Oracle claims that its pricing is better than on AWS. And it is. Almost. It works for pay as you go prices and egress.

  1. If we compare spot instances - they offer far less discount (strictly 50%) and I likely less availability of those.
  2. When you check Oracle pricing page - you will find that they compare to pay as you go pricing on AWS. However, AWS has reserved instances that provide discounts up to 70% and become better than Oracle offerings.
  3. Oracle has its own "reservation" analog - credits system. It's pre-paid money that expire in 1 year. But I failed to get any information about what amount of money you need to put in to get any discount. Its closed information compared to what Azure and AWS offers

Conclusion

Before the situation with my account, I would recommend trying out Oracle due to their generous free tier and good pay-per-hour prices.
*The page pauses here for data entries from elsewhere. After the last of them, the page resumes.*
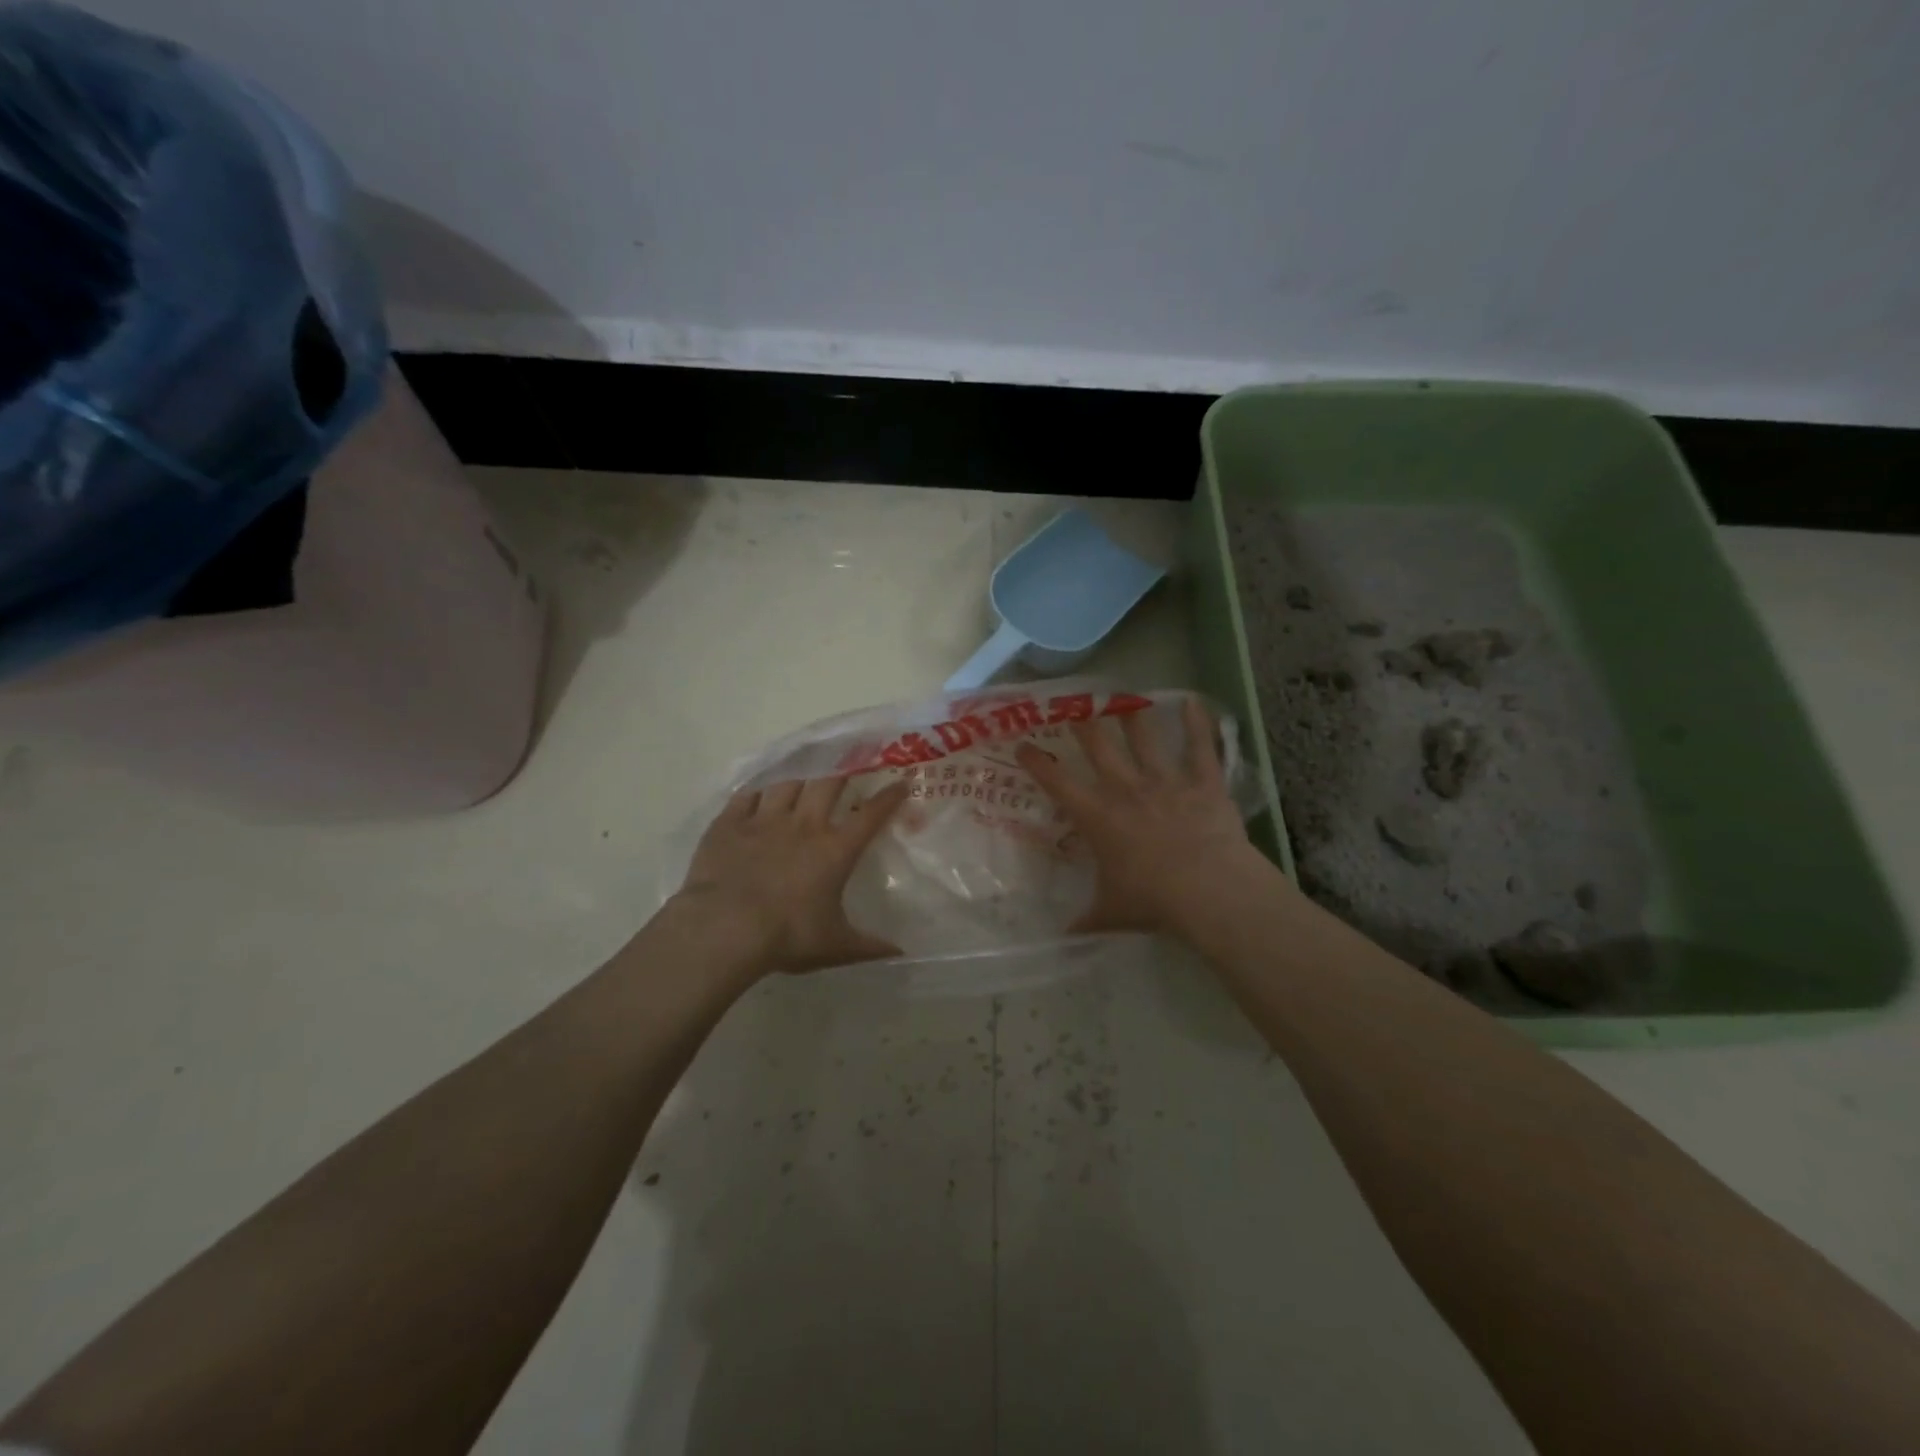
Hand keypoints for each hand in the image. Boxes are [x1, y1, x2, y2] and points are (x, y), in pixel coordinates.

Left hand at [673, 776, 911, 976]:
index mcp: (835, 850)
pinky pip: (746, 795)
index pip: (870, 814)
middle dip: (843, 772)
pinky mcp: (729, 823)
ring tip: (804, 776)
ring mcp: (764, 820)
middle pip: (828, 784)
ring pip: (788, 783)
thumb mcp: (835, 947)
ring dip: (800, 777)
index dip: (889, 797)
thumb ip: (870, 946)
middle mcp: (804, 825)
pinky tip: (759, 793)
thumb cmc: (787, 936)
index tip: (901, 782)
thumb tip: (902, 952)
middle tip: (849, 766)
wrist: (723, 929)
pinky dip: (756, 792)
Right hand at [1015, 699, 1272, 938]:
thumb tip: (1063, 938)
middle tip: (1074, 706)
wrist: (1207, 890)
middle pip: (1099, 745)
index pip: (1058, 782)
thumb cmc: (1152, 900)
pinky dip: (1198, 723)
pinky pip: (1201, 746)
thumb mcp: (1111, 913)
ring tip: (1124, 697)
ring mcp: (1166, 781)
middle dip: (1083, 723)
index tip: (1023, 745)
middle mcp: (1126, 788)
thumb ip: (1086, 920)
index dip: (1037, 761)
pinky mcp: (1203, 782)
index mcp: (1097, 816)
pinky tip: (1195, 701)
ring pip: (1145, 738)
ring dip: (1133, 715)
But now I would recommend trying out OCI only in 2 cases:

  1. You are a big customer, then you should talk your case through sales and I guess you will be paid more attention to, probably you will get good discounts on credits. But considering not enough infrastructure maturity - this is not for all customers.
  2. You just want to host a pet project and don't mind being locked out. Two pieces of advice in this case: a) do an upgrade to paid account at once - this will reduce your chances for being locked out soon b) keep backups somewhere else and be ready to migrate

FINAL ADVICE: when signing up for a free trial, not all bank cards will be accepted and they don't provide options like Paypal, if you have several cards - try them all.